Les herses sur le pourtour de l'arène s'ouvrirent pour laisser entrer les combattants. Seule celle de Dorgon resta baissée pour laisser la voix du héraut annoncer sa venue.

La foule sembla apprécier la surprise. On leur promettait un Caprice, une première depuis l'histoire des jeux. Le peuple d'Atalantë ignorait à peu près tout de l'esclave personnel du roi mis à part qu'il partageait la couche de leur souverain. Des bruits courraient sur sa beauté unique ainsi que sur sa perfidie à ainsi susurrer des idées au gouvernement. Ses actes sanglants de la semaine précédente avaient marqué les esprits. Si les astres ne prenaient pas parti pour les sectaires, ils n'en demeuraient pas moins rebutés par la violence qu'avait montré le Caprice dans leurs rues.

Pour cet instant, leurs regards se pendaient à la dernière grille. La curiosité animait leur intérêt : pourquoi l'esclave leur était-il servi sur un plateau ? Allait-il pouvoir faire face ? L'aimaient-ils ou le rendraient-ils responsables de leurs maux, tel un exutoire à leur colère ?

Les gladiateurs se regroupèrent, mais loin d'entamer les hostilités, ils se concertèrent pour attendre le Caprice et le découper sous les yeux d'un roi oppresseur.

Le héraut souffla dans son corps et la herse se leva sur la silhouette étincelante de l'elfe. Son armure légère était ciselée d'arabesques d'or et des incrustations de diamants reflétaient les rayons du soleil.

Il fit tournoyer ses dagues dans ses mains pour trouver le parfait équilibre puis s'élança dans le cirque, tel un fauve affamé.

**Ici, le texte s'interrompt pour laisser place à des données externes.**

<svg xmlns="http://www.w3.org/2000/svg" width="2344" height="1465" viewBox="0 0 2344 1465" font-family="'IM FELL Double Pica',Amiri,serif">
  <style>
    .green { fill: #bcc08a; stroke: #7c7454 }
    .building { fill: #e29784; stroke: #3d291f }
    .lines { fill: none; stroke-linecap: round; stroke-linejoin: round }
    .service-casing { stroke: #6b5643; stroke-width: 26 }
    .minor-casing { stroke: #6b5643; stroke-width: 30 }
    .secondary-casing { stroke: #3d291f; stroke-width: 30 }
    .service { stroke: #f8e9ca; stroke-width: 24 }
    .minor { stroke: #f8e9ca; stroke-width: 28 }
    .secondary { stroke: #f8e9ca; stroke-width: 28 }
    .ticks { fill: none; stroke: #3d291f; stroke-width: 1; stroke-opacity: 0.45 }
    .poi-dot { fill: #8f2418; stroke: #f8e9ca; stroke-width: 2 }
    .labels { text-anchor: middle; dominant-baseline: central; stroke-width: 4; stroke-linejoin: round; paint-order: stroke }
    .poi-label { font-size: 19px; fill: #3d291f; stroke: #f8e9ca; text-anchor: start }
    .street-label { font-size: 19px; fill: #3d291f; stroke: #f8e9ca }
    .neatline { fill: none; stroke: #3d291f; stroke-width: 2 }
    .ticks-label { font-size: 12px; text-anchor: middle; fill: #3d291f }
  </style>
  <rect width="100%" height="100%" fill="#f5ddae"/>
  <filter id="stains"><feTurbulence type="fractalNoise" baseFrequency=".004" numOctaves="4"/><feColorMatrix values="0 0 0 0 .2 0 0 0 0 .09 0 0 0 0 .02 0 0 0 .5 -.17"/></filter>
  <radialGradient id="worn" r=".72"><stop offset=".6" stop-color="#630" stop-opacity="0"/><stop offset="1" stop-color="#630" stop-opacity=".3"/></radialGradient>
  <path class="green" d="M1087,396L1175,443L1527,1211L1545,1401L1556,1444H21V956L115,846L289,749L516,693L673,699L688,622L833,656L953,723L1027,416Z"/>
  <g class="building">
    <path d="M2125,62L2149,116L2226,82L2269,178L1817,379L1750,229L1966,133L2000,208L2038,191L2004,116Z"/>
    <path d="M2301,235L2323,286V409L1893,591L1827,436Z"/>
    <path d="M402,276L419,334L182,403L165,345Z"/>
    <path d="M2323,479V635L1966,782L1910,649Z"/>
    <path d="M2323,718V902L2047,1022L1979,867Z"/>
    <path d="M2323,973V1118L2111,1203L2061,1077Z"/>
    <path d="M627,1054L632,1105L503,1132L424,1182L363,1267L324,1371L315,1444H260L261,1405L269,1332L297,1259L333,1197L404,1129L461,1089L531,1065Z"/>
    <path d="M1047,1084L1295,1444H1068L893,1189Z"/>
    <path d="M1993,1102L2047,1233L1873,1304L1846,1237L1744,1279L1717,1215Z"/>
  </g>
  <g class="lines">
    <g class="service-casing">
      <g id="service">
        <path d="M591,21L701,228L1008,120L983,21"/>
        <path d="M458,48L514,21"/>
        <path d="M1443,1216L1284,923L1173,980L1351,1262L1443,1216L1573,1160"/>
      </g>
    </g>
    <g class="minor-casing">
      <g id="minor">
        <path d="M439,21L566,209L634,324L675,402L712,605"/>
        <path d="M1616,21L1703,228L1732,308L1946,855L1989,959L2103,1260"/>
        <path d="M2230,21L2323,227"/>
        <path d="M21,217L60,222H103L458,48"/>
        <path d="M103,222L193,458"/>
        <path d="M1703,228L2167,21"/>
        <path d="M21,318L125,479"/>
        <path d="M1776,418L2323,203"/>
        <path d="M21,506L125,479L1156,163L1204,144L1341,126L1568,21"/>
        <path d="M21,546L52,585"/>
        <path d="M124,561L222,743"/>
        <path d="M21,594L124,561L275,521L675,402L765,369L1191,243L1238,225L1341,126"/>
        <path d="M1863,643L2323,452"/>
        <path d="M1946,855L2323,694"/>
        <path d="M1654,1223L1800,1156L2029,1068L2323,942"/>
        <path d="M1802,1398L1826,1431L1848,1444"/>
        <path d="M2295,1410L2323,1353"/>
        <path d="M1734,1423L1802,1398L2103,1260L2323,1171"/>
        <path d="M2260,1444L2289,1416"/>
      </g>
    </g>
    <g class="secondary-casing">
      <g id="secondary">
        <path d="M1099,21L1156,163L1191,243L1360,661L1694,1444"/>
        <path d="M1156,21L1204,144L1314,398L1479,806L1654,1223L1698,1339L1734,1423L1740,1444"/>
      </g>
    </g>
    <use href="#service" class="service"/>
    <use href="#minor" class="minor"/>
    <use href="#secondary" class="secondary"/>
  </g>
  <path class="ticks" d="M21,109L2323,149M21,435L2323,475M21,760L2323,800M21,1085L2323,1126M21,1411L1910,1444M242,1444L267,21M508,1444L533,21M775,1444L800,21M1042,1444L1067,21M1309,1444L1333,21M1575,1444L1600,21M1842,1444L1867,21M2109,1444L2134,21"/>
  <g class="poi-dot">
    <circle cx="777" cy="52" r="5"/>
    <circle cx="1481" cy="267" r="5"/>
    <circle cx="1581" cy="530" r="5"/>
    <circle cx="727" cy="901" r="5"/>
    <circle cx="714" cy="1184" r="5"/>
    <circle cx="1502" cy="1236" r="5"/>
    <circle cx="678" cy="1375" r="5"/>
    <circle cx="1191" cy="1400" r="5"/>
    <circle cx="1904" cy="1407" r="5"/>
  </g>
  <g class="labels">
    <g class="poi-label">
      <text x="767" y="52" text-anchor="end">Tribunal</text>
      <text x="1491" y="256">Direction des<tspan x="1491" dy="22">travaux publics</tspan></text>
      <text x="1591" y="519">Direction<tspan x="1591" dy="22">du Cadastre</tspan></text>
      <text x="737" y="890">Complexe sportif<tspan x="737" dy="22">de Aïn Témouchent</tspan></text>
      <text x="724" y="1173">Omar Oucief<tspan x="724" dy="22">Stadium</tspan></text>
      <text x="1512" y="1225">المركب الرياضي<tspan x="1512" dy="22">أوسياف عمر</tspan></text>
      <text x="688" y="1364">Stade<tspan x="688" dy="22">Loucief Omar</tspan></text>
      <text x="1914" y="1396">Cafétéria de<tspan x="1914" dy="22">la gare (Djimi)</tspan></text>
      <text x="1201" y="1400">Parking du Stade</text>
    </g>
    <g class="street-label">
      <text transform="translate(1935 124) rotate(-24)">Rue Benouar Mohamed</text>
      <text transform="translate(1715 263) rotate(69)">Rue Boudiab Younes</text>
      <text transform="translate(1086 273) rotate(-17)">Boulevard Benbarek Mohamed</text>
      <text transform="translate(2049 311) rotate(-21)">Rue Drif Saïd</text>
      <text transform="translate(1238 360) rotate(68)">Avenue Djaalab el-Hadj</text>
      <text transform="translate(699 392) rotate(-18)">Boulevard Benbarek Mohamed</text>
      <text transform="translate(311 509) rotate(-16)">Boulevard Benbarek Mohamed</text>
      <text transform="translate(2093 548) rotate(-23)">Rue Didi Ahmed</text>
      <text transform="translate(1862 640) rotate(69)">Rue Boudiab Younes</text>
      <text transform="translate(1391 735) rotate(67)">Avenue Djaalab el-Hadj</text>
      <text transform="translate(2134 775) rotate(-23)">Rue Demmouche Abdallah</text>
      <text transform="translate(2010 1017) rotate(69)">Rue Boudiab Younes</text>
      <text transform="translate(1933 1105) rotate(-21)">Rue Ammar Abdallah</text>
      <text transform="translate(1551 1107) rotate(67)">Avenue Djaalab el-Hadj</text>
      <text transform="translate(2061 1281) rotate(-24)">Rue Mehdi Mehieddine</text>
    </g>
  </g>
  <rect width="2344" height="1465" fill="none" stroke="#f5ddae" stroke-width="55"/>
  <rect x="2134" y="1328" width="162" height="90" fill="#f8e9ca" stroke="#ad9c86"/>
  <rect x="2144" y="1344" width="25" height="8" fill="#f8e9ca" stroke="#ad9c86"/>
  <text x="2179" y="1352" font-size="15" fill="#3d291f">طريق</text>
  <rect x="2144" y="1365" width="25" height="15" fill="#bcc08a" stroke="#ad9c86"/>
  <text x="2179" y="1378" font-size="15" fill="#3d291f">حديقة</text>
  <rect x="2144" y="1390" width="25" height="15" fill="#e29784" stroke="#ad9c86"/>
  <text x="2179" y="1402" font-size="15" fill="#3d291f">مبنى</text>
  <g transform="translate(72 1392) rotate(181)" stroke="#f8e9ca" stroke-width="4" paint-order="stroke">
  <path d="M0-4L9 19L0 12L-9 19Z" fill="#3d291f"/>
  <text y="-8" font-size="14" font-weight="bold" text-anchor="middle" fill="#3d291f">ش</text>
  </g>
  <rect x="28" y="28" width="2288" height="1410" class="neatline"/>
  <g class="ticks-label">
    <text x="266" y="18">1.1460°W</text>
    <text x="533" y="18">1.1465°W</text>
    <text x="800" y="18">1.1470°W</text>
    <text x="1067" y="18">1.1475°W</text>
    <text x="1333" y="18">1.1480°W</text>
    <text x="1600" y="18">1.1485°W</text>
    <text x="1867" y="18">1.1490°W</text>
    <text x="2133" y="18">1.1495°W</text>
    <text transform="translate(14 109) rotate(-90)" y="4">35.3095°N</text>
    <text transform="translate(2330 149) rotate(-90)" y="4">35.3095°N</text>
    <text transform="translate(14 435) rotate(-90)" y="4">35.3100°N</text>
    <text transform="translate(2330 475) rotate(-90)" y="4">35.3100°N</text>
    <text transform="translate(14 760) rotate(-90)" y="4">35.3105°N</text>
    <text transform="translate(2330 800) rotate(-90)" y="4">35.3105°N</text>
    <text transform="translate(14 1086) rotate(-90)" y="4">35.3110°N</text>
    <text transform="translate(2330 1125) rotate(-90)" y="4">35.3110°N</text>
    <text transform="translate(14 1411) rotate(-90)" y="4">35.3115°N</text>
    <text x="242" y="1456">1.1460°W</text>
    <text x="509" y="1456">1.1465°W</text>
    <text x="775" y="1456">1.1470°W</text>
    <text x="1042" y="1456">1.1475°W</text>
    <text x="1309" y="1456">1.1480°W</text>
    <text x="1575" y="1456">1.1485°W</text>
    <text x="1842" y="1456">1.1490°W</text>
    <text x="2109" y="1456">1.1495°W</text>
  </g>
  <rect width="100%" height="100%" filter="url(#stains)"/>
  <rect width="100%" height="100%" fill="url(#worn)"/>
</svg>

Malgré le poison qui coulait encore dans ses veines, ses foulées s'allongèrent, son souffle se bloqua et sous la visière étroite, il perça ses cibles du regard.

Quelques secondes après, l'impact retentit sous les ovations de la foule. Les lames se croisèrent avant d'entamer la chair.

Les spectateurs attendaient du spectacle, Dorgon se promit de leur en servir.